Inzwischen hat auch das Darmstädter Arbeitsamt die ersten Anträge für das neue Arbeitslosengeld II verschickt. Bis Mitte September sollen die mehr als 16.000 Antragsberechtigten in Südhessen mit einem Wust von Papier beschäftigt sein, bei dem nicht einmal die Expertinnen und Experten der Bundesagentur für Arbeit in der Lage sind, korrekte Antworten auf die Nachfragen ratsuchender Arbeitsloser zu geben. Dennoch schreibt das Darmstädter Echo am vergangenen Mittwoch sinn– und kommentarlos die Aufforderung des Arbeitsamtes ab, die Anträge möglichst schnell ausgefüllt wieder zurückzugeben.

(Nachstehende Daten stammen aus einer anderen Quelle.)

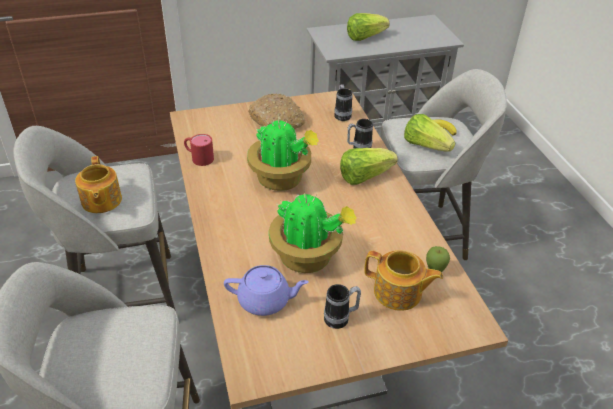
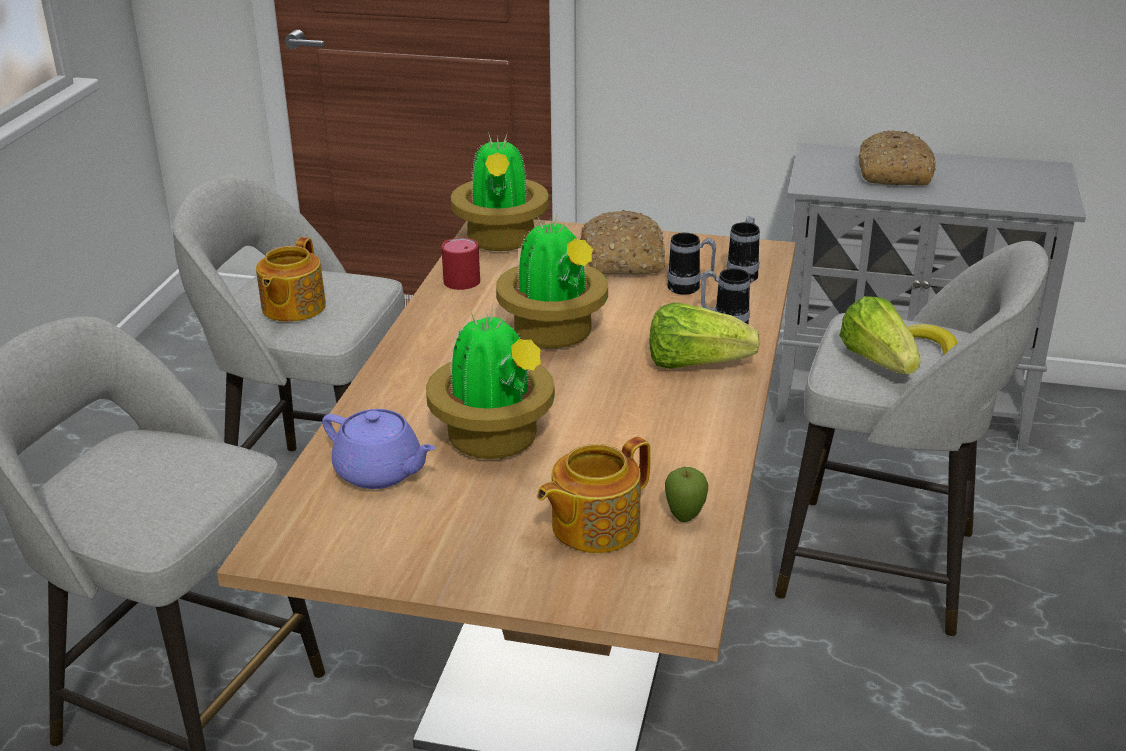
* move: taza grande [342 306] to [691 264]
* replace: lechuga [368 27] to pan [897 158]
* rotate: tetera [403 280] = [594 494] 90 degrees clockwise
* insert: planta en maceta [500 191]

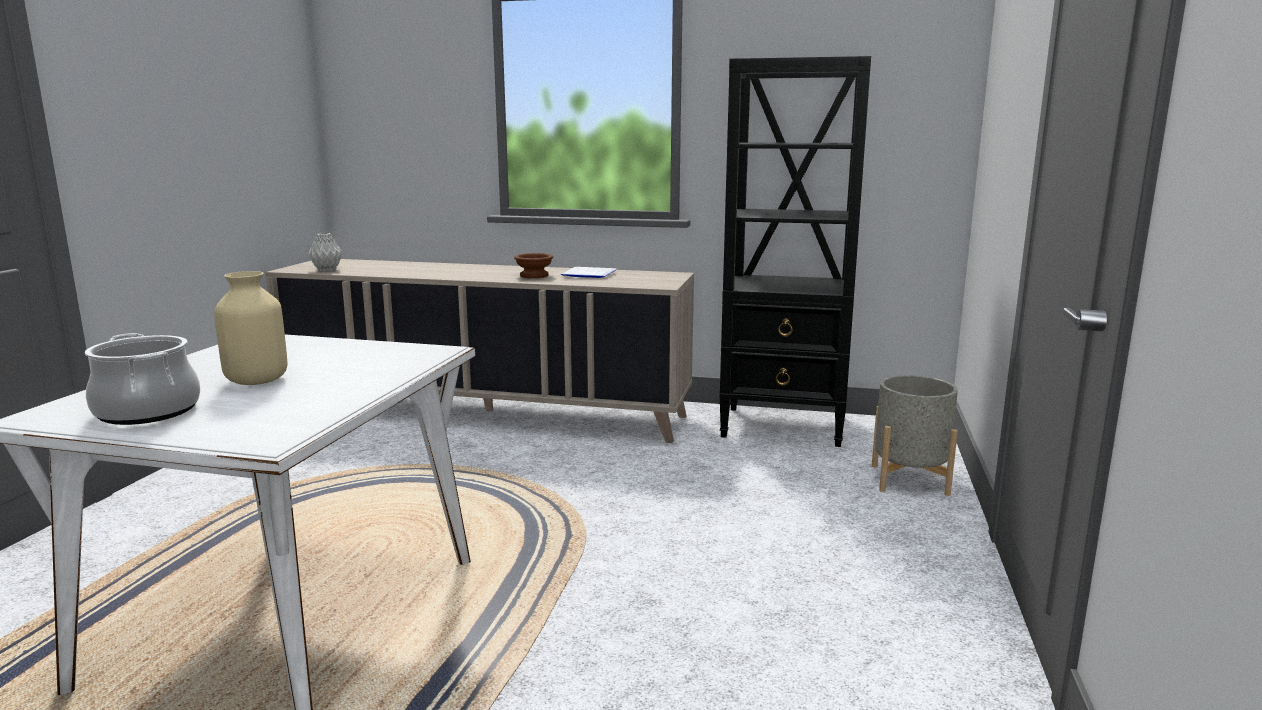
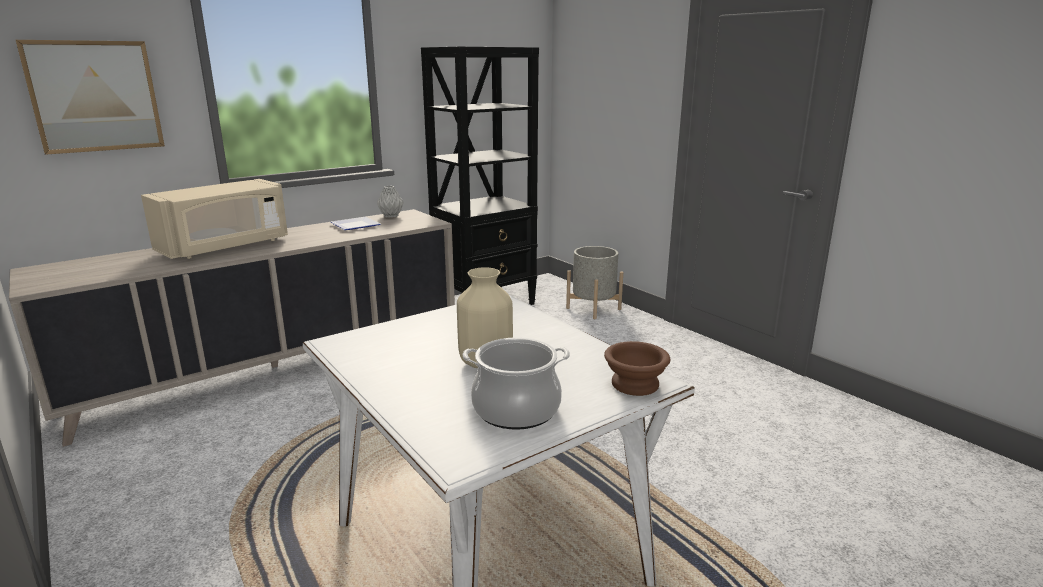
* move: florero (gris) [326 252] to [390 202]
* move: cuenco (marrón) [533 265] to [637 368]
* insert: cuadro [90 97]
* insert: microondas (beis) [214 219]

Dabei wäre nichts falscher, als sich von der Hektik der wirtschaftspolitisch Verantwortlichen anstecken zu lassen. Im Gegenteil – hier ist ein Blick auf den allseits kundigen Reiseführer Per Anhalter durch die Galaxis zu empfehlen, auf dessen Umschlag bekanntlich die überaus klugen Worte stehen: Keine Panik. Jörg Wunderlich sprach diesbezüglich mit Jürgen Otte vom Erwerbslosenausschuß von ver.di. Ein Beitrag von Radio Corax aus Halle vom 24. Juli 2004.

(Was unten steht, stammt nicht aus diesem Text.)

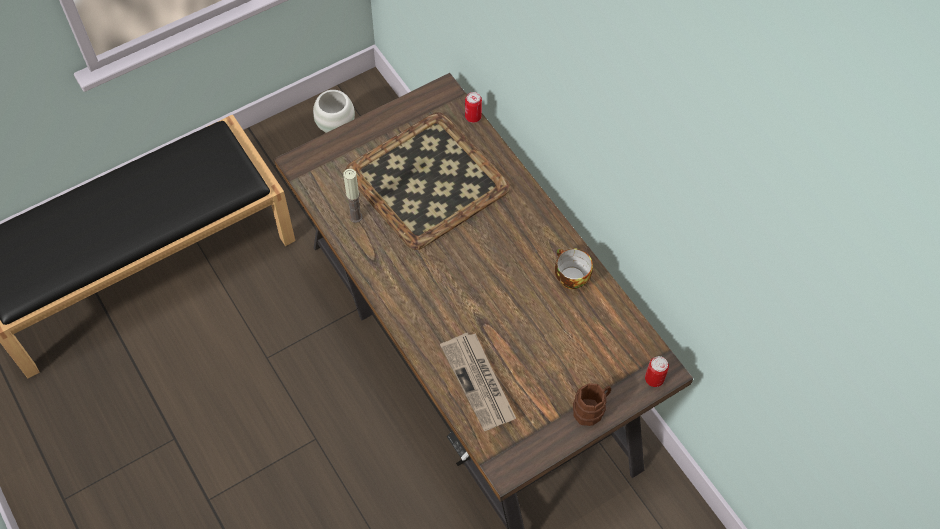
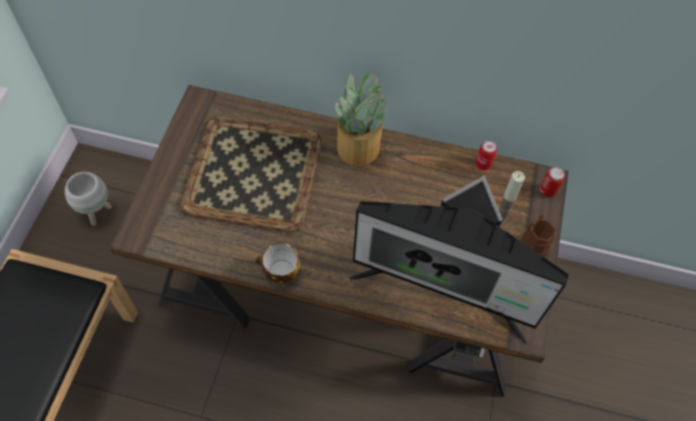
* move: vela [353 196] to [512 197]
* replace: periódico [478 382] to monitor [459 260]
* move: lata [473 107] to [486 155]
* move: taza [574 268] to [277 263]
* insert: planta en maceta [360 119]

Der folgende Beitrag ist als Audiofile verfügbar [5,4 MB]: Vorsicht! Arbeitslosengeld 2

Jörg Wunderlich sprach mit Jürgen Otte vom Erwerbslosenausschuß von ver.di. Ein Beitrag von Radio Corax aus Halle über die Fallstricke des Antragsformulars zum Arbeitslosengeld II. Schon hier wird deutlich: Nicht in Panik oder Hektik verfallen, sondern ruhig durchatmen und einfach einmal abwarten, was Politik und Gerichte in den kommenden Monaten entscheiden. Weitere Hinweise am Ende der Sendung.

 

Aushorchen und abkassieren

Jürgen Otte hat im soeben gehörten Beitrag von Radio Corax die Problematik des Datenschutzes bei den Antragsformularen für das Arbeitslosengeld II schon angesprochen. Der Bundesdatenschutzbeauftragte Peter Schaar hielt die Formulare daher auch für rechtswidrig. Harri Koch von Radio Z aus Nürnberg sprach hierüber am 21. Juli 2004 mit Franz–Josef Hanke von der Humanistischen Union.

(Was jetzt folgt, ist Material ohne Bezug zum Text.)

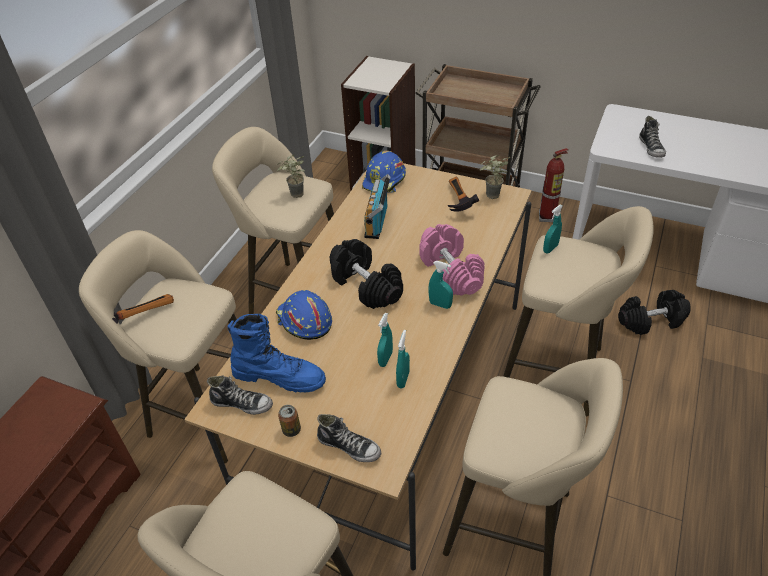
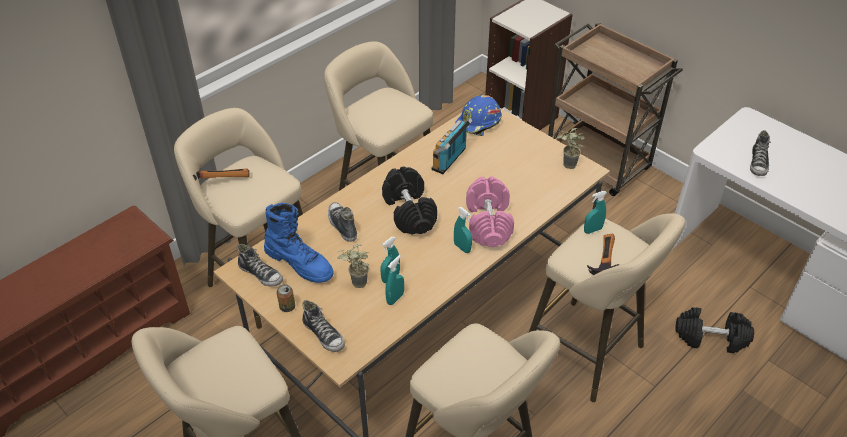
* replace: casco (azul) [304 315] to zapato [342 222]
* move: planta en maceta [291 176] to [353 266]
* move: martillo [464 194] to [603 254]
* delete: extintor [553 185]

Der folgende Beitrag ist als Audiofile verfügbar [2,9 MB]: Datenschutzrechtliche Bedenken bei Hartz IV

Harri Koch von Radio Z aus Nürnberg sprach mit Franz–Josef Hanke von der Humanistischen Union über die datenschutzrechtlichen Probleme der Antragsformulare für das Arbeitslosengeld II. Noch ein Grund mehr, derartige Formulare erst einmal beiseite zu legen und auf Rechtsklarheit zu warten.

 

Sand ins Getriebe

Abwarten heißt jedoch nicht, sich zurückzulehnen. Im Gegenteil – gerade jetzt ist Protest und auch Widerstand gegen die Abzocke angesagt. Das Hamburger Sozialforum kündigt beispielsweise für den Herbst auch die Behinderung des Betriebs der Arbeitsagenturen an. Reinhard Pelger von Radio Z sprach hierüber mit Andreas Grünwald, dem Sprecher des Hamburger Sozialforums.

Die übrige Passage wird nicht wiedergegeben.